The Junk Drawer Philosophy
The real value of the staging cluster goes beyond pre-production testing. It became our junk drawer, a place where engineers can try things without consequences. Want to test a Kubernetes resource limit change? Try it on staging. Want to experiment with a new ingress configuration? Deploy it on staging. Want to load test the reconciliation engine with synthetic data? Run it on staging at 2 AM without worrying about client impact.

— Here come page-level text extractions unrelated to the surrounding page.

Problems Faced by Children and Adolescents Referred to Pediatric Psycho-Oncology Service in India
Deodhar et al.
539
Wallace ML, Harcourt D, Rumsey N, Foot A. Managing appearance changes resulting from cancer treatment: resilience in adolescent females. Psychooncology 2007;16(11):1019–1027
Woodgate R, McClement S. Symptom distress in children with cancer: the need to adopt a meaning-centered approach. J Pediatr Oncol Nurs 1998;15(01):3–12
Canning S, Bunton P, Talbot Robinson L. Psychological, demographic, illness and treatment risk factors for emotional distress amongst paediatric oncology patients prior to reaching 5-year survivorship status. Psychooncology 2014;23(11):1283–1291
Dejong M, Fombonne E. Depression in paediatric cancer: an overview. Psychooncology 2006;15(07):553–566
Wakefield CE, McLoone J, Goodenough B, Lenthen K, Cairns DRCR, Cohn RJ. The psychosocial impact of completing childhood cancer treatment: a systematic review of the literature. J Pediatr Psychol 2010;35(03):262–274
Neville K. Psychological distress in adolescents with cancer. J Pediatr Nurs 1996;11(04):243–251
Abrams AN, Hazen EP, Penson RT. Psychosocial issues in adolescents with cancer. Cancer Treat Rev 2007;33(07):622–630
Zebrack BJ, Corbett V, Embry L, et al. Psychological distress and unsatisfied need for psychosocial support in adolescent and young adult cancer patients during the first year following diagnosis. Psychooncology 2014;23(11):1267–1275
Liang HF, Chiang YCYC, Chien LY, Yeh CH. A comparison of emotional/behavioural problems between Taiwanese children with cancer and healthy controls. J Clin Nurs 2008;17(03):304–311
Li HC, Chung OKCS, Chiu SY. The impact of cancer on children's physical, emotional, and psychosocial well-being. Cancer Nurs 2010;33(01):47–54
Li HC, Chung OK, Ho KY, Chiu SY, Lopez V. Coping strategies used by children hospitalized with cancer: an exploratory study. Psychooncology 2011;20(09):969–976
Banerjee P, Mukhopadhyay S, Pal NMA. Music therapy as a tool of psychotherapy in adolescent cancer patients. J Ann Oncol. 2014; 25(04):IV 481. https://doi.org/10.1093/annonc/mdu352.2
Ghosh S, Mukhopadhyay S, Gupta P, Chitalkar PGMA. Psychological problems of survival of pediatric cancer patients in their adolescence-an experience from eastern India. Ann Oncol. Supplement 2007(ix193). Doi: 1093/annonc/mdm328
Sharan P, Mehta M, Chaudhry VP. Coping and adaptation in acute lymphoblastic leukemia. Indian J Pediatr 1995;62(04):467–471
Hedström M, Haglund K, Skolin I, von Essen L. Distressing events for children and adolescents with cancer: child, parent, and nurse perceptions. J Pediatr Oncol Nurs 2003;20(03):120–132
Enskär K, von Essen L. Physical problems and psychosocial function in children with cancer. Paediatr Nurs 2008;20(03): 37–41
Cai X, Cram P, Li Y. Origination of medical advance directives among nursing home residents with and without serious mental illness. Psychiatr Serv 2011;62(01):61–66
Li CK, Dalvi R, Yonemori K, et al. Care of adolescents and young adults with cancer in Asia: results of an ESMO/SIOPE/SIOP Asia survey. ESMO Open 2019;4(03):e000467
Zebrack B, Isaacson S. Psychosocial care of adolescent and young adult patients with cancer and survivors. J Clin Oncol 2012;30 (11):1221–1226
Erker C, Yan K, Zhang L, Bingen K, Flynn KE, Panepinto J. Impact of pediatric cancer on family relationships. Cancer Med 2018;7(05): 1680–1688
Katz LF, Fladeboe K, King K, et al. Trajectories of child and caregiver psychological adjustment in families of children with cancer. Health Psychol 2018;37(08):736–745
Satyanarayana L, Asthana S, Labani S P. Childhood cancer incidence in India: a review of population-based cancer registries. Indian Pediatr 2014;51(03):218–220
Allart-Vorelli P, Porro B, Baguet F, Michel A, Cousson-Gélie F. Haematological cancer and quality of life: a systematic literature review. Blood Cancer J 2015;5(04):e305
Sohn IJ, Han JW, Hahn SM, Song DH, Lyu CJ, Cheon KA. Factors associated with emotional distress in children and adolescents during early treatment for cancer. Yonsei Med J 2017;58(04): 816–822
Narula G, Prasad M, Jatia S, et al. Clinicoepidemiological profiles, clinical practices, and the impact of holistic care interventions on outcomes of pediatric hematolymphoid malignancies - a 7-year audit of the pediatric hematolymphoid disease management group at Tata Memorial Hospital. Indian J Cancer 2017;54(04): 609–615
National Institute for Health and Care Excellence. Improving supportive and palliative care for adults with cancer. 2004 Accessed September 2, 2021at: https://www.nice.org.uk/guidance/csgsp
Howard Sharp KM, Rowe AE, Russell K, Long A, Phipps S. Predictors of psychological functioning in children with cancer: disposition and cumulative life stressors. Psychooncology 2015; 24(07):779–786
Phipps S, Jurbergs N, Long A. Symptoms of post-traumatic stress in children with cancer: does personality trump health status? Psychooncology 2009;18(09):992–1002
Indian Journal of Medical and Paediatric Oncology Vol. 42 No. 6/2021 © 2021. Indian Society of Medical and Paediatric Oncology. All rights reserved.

- New Kubernetes manifest changes get deployed to staging first via ArgoCD
- Database migration scripts run against staging before touching production
- Environment variable changes are validated in staging where a mistake costs nothing
- Engineers can deploy their feature branches to staging for cross-browser testing before opening a PR
- Load testing runs against staging to catch performance regressions before they hit production
The junk drawer aspect is important because it removes the fear of experimentation. Before the staging cluster, trying a new Kubernetes configuration meant either testing in production or setting up a local kind cluster that did not match production at all. Both options discouraged experimentation. The staging cluster is cheap enough to break and realistic enough to trust.
What I Would Do Differently
The mini PC has been running for three months with essentially zero downtime. The one thing I would change is adding a second mini PC for redundancy. Right now if the hardware fails, staging is gone until I replace it. For a staging environment that is acceptable. If I ever move critical infrastructure to the homelab, redundancy becomes non-negotiable.
The other adjustment is network access. Currently the staging cluster is only accessible from my home network or through a WireGuard VPN. This works for our team of three but adding Cloudflare Tunnel access is on my list for Q1 so engineers do not need VPN credentials just to check a staging deployment.
By this stage the job had changed. I was no longer just picking a tool or fixing a bug. I was carrying the blast radius across product, compliance, sales, and hiring. That is exactly why I kept pressure-testing the same lesson inside infrastructure and ctrlpane.
Every startup needs a junk drawer environment. Not a pristine staging environment that mirrors production perfectly, but a cheap, disposable place where engineers can break things, try things, and learn things without fear. The mini PC running k3s is the best $299 I have spent on infrastructure.
If your team deploys directly to production and wonders why Friday deployments feel risky, the solution is not process. It is a staging environment that makes deploying feel safe any day of the week. A single mini PC can change the entire deployment culture of a small team.